Just so you know, this story is not about coffee. It’s about the random human connections that brighten our days and keep us going.
The backstory: I took Michael to see a doctor a few weeks ago; we finished up around lunchtime, and he asked if I could take him to a local diner. We ordered an egg salad platter to share (one scoop each of egg salad, potato salad and coleslaw – Michael’s idea, not mine). I commented to several people later in the day that I thought it was funny that my 5th grade son orders like a 60-year-old woman, and that all he needed to go with it was a black coffee.
That afternoon, Michael had an appointment for physical therapy. He and I were chatting about our lunch with one of the employees and the woman she was working on at the next table from where Michael was. We started talking about his 60-year-old taste in diner food, and the patient suggested that Sanka might be a better beverage choice. This evolved into a discussion about Sanka (which, if you don’t know, is a brand of instant decaf coffee, and in the dark ages of the late 1900s, was the only decaf available.
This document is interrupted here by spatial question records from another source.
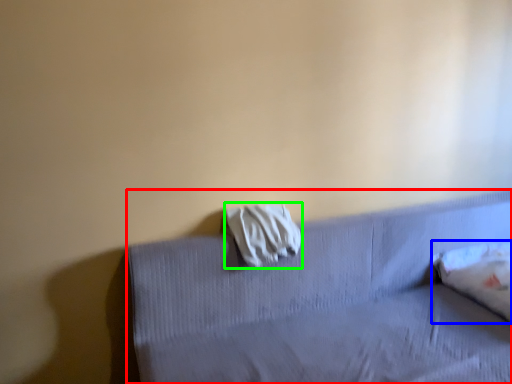
Question: Which object is the farthest from furniture (highlighted by a red box)? Choose among these: pillow (highlighted by a blue box) or material (highlighted by a green box).

Choices:
 (A) pillow
 (B) material

Answer: (A)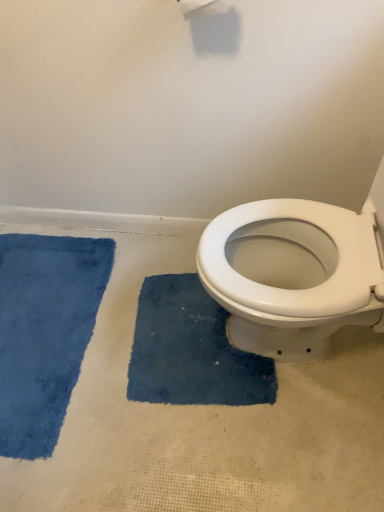
I want to click on vacant area that is situated to the right of blue plush bath mat at left, which ranks as the first bath mat in left-to-right order, so click(164, 413).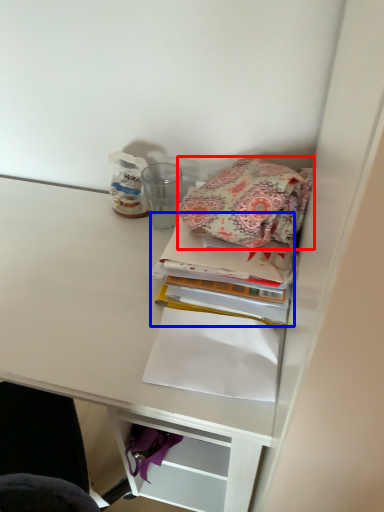
Question: Which point is closer to the camera, cloth (highlighted by a red box) or book (highlighted by a blue box)?

Choices:
 (A) cloth
 (B) book

Answer: (A)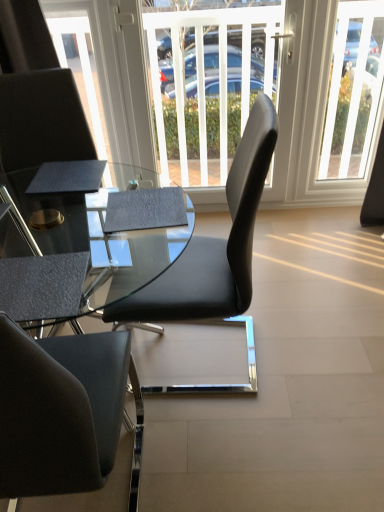
Identify the location of vacant area to the right of white matte door at center. This screenshot has height=512, width=384. (313, 228).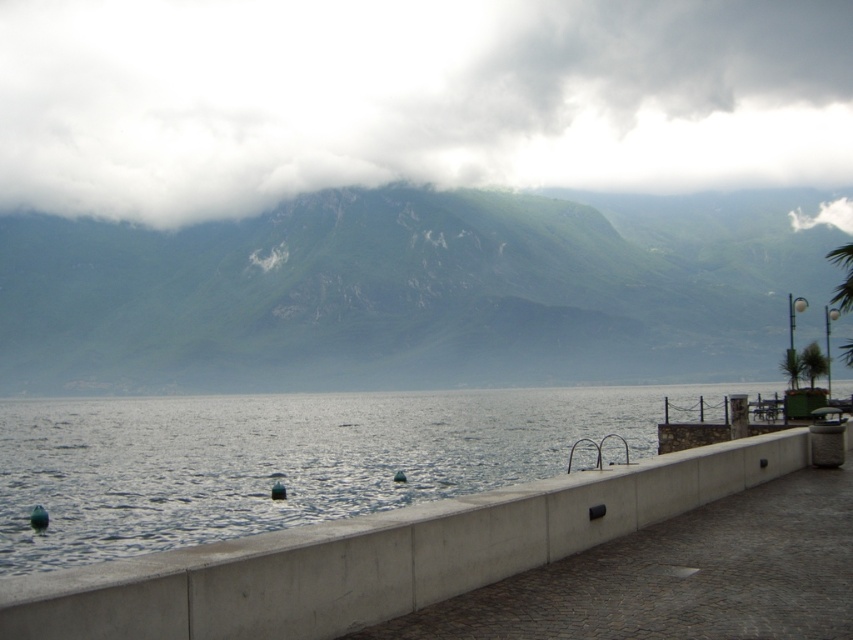
You are standing at the edge of the lakeside and want to place a small green buoy exactly where the concrete at center is located. Is this possible?

The concrete at center is located at point (380, 554), so placing the buoy there would not be possible since the concrete is a solid structure and the buoy floats on water.

You are standing on the lakeside walkway and want to move towards the green leafy palm tree at right. Which direction should you turn to face the concrete at center first before proceeding?

You should turn to your left to face the concrete at center first, as it is located to the left of the green leafy palm tree at right. After reaching the concrete at center, continue moving forward towards the palm tree.

You are an artist planning to paint the lakeside scene. You need to decide which object to paint first based on their sizes. Which one should you start with, the white fluffy cloud at upper center or the green leafy palm tree at right?

The white fluffy cloud at upper center has a larger width than the green leafy palm tree at right, so you should start painting the white fluffy cloud at upper center first because it is bigger in size.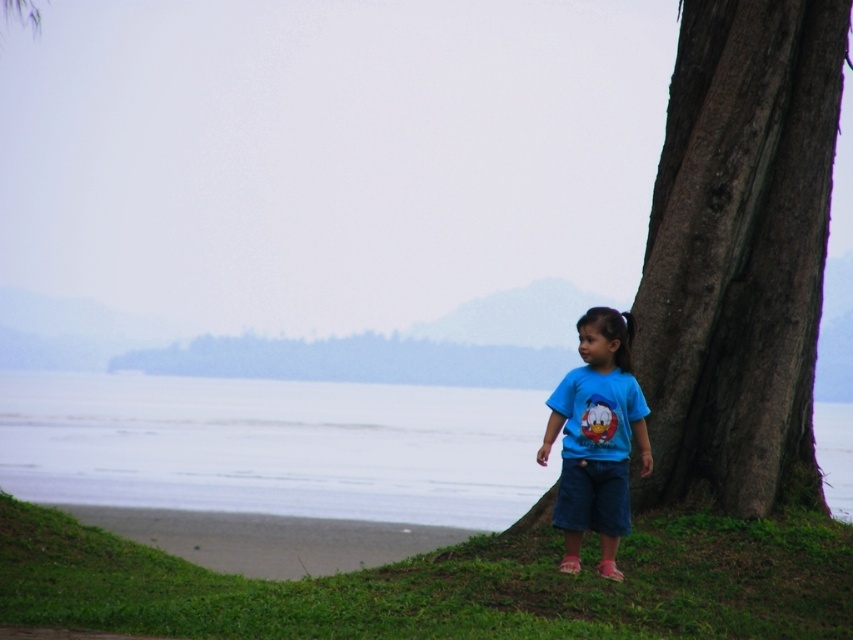
You are a parent watching your child at the beach. You see the smooth water at lower center and the sandy shore at lower left. Which one is closer to the child standing on the grass?

The sandy shore at lower left is closer to the child standing on the grass because the smooth water at lower center is located above it, meaning the sandy shore is between the child and the water.

You are a nature photographer standing at the edge of the grassy area in the scene. You want to take a closeup photo of the dark brown textured bark at right. Where exactly should you position yourself to capture the bark without moving the camera? Please provide coordinates in the format of a point like this example format point 0.397, 0.868.

The dark brown textured bark at right is located at point (740, 253), so you should position yourself at that coordinate to capture it without moving the camera.

You are standing at the edge of the sandy shore at lower left and want to reach the smooth water at lower center. Which direction should you walk to get there?

You should walk to the right to reach the smooth water at lower center since it is located to the right of the sandy shore at lower left.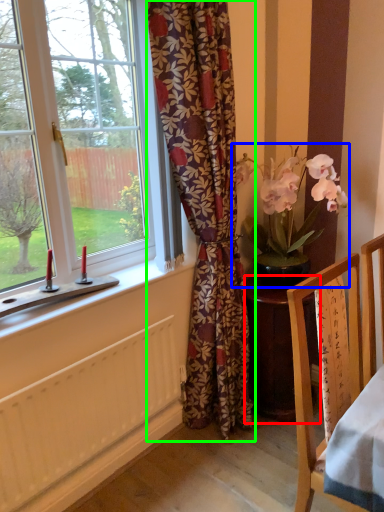
Question: Based on their relative distances, which object is nearer to desk (highlighted by a red box)? Choose from houseplant (highlighted by a blue box) and curtain (highlighted by a green box).

Choices:
 (A) houseplant
 (B) curtain

Answer: (B)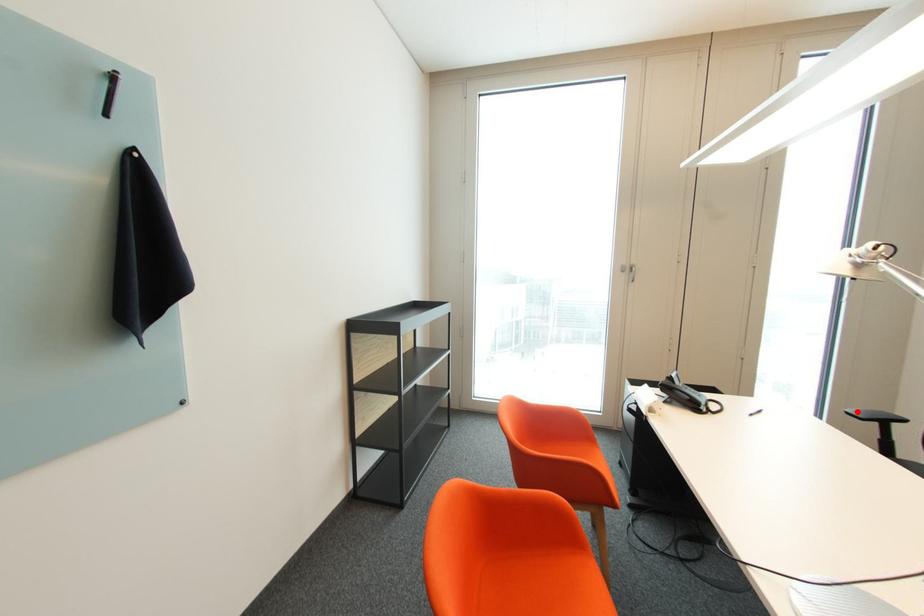
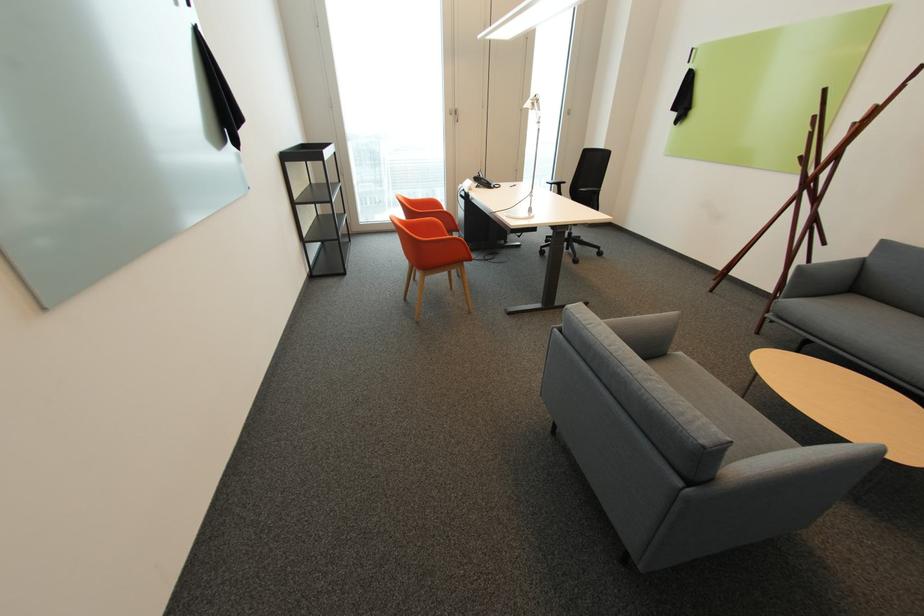
Find the pixel in the second image that matches the highlighted location in the first image.

(553, 182)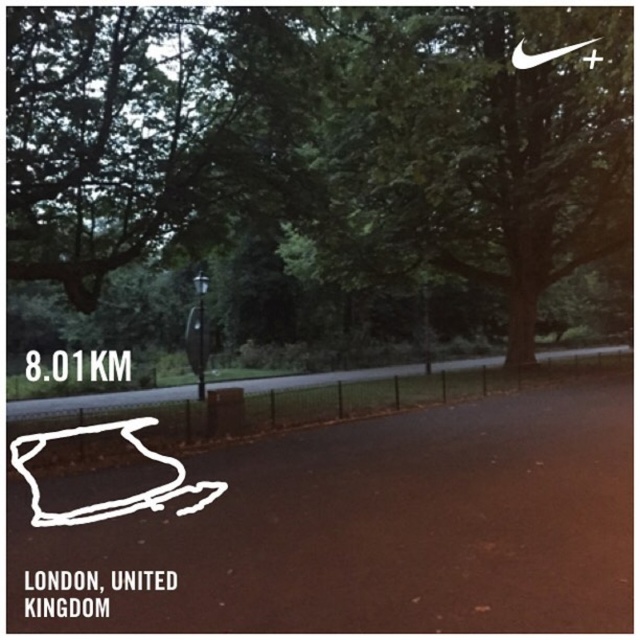
You are a park visitor holding a 2 meter long banner. You want to hang it between the green leafy tree at center and the metallic pole at center. Can the banner fit between them?

The green leafy tree at center is bigger than metallic pole at center, but the banner is 2 meters long. Since the size difference between the tree and pole doesn not provide information about the distance between them, it is unclear if the banner will fit. More information about the distance between the two objects is needed.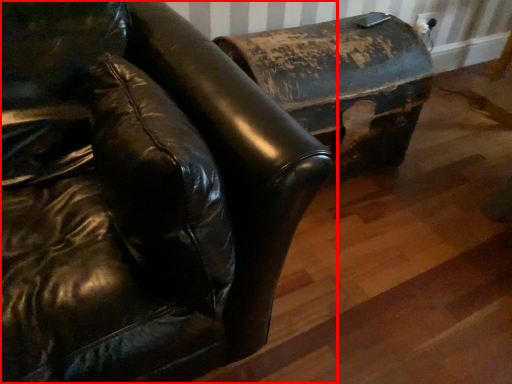
Question: From the image, what is the correct spatial relationship of furniture (annotated by the red box) in relation to furniture?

It was also a favorite of the 60 and up set). We wondered if it was still around.
So yesterday, we returned to physical therapy for another appointment. And we found out that yes, Sanka is still being made. Because the patient we had been chatting with found an individual packet somewhere, brought it to physical therapy to give to someone to pass it along to Michael and me (which was really confusing to the person who hadn’t been privy to our original conversation and had no idea why a patient was giving a packet of decaf coffee to pass along to another patient — a 10-year-old boy).
At any rate, I had a good laugh with the employee who had been there when we’d been talking about it. And I was astounded that this other patient had remembered our conversation, and thought to bring this little packet with her to her next physical therapy appointment.
These are the random connections with people that make me smile – the Sanka Connections. We can choose to exist in the little bubbles of our own lives, or we can choose to cultivate the experiences that we have with the many people around us, however frivolous they may seem at the time. It’s usually worth it.